No matter where you’re running the layers (Vulkan/ROCm/CPU), the DRAM is running reasonably close to its theoretical limit. (looking on the bright side: this is a quick CPU!)
The Desktop is a step in the right direction … hoping to see way more lanes in future laptops too.
It’s tough to lay this at the feet of Framework, as it’s a software issue. My simplistic solution is running JeffSer’s OLLAMA frontend Alpaca, which hasn’t worked at all since he separated Ollama out of his frontend. I have Ollama and the RocM plugs and RocM and Alpaca running simultaneously, but it’s all ships passing in the night. Which I interpret to mean: the software side of things is still a flaming disaster that only devoted devs/hobbyists can make functional. Which is fine, and I’m glad that they’re pushing things forward for the rest of us, and I support them where I can. But for the tech savvy user, AI software is still likely years away. I use Fedora, so I’m curious to see what IBM can push forward as well, though I am strongly in favor on local inference calculations vs remote. I want hardware with an AI coprocessor, but I think that it’s smart to wait until the software demonstrates functionality before spending that money.
The things I lay at the feet of Framework are things they possess the ability to deal with. Communications. Write up a little story about how best to harness this marvellous AI300 series chipset. Tell us what it can do today, and what it might do tomorrow. Obviously they don’t have to tell stories to sell hardware, but it sure would help, as we devoted tech nerds that have been computing since 1970s could always use a good chuckle before parting with $4000 on something something that might do something but probably does not do something something, AI…
You’re right though, this is not a vicious gripe, and the same problem exists at even the goldenist of the golden companies today, they are great at sales without sharing much in the way of substantive stories about how their products improve our lives. They leave that discovery to us, fair enough.
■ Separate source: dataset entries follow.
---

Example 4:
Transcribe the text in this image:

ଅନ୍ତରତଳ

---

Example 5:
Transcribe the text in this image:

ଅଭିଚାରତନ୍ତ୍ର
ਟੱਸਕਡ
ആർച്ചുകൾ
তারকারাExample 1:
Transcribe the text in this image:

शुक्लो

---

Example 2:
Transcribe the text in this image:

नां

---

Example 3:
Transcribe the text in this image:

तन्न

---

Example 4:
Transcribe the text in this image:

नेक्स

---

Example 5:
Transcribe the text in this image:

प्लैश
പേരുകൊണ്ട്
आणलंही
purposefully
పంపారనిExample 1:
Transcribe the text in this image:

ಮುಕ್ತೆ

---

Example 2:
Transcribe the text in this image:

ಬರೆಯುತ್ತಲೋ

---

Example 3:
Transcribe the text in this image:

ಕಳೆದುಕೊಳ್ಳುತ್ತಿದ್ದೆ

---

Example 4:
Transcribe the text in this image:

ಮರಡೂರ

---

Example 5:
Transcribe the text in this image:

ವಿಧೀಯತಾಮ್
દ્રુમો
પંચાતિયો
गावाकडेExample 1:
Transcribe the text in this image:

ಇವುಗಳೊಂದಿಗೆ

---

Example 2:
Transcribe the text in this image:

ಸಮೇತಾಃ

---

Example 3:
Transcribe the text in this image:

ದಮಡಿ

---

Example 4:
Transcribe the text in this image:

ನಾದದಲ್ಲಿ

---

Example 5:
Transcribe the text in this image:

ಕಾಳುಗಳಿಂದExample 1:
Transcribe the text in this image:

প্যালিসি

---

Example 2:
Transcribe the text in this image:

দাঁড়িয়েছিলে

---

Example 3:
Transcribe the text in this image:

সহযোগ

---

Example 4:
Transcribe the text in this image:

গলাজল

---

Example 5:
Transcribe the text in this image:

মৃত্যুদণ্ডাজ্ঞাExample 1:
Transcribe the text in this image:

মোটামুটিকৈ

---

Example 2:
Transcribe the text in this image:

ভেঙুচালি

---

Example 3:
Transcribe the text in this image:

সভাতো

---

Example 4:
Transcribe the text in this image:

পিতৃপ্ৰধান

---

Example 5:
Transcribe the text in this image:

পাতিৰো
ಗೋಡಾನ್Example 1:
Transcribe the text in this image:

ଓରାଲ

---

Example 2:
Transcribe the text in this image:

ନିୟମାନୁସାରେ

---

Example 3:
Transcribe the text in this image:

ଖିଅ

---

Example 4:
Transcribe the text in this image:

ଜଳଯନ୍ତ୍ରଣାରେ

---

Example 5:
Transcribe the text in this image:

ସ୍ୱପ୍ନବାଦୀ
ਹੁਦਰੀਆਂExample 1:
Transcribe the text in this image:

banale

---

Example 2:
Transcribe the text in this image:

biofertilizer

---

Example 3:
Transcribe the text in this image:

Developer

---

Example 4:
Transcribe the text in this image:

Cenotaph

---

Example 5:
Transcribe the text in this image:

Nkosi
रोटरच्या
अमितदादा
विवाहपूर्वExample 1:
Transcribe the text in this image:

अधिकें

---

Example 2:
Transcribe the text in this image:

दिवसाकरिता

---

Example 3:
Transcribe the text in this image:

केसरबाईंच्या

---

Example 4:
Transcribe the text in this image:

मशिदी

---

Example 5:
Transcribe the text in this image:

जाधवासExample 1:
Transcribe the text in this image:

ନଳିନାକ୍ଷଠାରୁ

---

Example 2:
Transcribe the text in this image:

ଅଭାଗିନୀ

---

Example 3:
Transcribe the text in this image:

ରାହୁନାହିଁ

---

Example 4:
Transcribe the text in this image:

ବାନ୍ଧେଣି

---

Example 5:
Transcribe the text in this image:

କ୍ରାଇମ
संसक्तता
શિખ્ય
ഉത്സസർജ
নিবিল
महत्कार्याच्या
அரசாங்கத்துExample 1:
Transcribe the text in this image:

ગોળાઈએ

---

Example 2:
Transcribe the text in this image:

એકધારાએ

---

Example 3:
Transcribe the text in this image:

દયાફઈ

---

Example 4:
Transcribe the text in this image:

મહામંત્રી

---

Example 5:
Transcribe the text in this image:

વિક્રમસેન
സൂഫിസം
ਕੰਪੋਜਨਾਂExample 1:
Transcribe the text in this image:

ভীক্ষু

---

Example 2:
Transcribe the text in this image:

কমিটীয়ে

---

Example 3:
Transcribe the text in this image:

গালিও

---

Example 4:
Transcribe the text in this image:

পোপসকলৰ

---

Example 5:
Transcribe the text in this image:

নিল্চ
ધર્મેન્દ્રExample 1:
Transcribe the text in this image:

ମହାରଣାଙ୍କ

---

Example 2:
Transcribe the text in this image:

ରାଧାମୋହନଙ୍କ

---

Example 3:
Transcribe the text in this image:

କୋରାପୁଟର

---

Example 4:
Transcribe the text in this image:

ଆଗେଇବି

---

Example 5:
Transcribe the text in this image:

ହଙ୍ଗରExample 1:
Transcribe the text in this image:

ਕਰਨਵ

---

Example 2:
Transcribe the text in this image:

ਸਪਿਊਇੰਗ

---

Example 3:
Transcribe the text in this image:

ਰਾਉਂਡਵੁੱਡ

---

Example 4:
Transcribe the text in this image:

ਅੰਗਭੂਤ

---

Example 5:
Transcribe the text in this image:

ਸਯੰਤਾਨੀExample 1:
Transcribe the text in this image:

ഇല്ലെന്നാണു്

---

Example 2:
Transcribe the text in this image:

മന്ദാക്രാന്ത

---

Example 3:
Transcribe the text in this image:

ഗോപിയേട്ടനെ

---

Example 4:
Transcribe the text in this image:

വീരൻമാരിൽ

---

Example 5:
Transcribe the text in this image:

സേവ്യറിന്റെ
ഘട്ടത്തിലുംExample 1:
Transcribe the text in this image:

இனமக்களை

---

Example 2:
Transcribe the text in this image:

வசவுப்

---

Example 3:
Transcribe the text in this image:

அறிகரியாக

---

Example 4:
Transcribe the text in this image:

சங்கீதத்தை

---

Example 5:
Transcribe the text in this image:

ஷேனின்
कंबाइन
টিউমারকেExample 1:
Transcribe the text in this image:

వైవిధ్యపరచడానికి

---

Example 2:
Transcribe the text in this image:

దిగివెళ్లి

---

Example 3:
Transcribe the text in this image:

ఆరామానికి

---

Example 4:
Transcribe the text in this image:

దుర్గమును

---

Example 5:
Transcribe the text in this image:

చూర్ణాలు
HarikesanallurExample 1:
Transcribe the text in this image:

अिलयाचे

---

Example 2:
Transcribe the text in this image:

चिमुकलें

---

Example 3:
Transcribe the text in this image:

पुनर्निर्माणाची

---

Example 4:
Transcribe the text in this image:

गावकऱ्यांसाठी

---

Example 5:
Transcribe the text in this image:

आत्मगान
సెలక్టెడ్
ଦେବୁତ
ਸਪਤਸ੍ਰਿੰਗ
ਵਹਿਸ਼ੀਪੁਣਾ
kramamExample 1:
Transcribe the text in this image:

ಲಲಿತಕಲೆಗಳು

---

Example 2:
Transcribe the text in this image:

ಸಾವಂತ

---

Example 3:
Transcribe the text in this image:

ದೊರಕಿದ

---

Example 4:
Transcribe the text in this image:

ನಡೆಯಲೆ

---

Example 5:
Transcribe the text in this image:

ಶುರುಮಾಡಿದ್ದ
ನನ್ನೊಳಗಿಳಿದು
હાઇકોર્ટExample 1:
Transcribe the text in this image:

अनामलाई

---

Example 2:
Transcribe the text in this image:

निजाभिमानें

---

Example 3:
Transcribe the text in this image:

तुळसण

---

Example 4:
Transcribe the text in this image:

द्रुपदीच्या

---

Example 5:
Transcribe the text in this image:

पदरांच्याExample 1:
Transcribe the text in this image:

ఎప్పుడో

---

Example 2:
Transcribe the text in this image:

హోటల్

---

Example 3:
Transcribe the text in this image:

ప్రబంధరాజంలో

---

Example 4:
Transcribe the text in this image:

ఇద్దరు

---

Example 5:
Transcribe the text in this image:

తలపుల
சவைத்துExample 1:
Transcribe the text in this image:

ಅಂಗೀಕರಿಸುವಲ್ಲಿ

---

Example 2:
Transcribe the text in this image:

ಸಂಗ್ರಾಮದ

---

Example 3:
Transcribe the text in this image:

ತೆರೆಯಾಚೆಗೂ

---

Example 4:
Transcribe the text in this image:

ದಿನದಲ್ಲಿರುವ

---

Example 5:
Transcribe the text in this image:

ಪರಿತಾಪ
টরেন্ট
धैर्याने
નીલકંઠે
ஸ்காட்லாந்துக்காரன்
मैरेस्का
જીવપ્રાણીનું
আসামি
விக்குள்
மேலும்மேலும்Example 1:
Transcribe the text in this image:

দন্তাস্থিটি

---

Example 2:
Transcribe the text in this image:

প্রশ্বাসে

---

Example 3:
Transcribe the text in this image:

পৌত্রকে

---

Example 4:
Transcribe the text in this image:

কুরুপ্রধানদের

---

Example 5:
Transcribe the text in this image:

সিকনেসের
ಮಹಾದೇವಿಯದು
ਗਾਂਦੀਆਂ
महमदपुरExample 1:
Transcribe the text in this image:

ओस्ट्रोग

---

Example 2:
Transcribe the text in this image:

The issue is, I don’t think that Framework knows, because even AMD, IBM, and nVidia don’t know. What does the enthusiast CPU inference hardware look like in 2030? I bet you could make a lot of money at any of those companies if you could convincingly (maybe not even correctly) predict that. TOPS? How many? Shared memory? GPU/CPU/TPU into an APU? Does that use cache, standard DIMMS, on chip RDRAM or all of the above? How much of each? What balance of lower power (0?) vs full fat cores? How much GPU processing power? Is resolution high enough that anti-aliasing is no longer needed? Does AI frame generation decrease the need for GPU power and free up watts/die space for the TPU?
I guess my point is that the very tip of the spear is flying pretty blind right now, so that puts OEMS like Framework in the bind of “we can’t in good faith release a product that we aren’t sure will work 100% as consumers expect” vs “here’s the best that the best can make, we packaged it as best we can and hope it works for you”. Neither stance is perfect, and neither one is gonna make everyone happy.
Agreed, but Framework needs to be more careful copying AMD’s empty promises into their promotional material. The AI 300 intro blog post said (or at least hinted strongly) this would be a good platform for ROCm. wrong!
I think the Mac Studio shows us what workstations will look like in 4 years: unified memory with massive bandwidth through extreme parallelization. The RAM will be soldered down, because, even if there was room to make thousands of individual high speed connections, that’ll be too fiddly to be reliable. The Desktop is a first baby step in this direction.
I claim Apple is committing a crime by soldering down its storage, but I just don’t see a way around soldered memory in high performance computers.
As far as gaming, dunno. Rendering architectures seem to be stagnating. It’s like GPU designers are distracted by something else these days?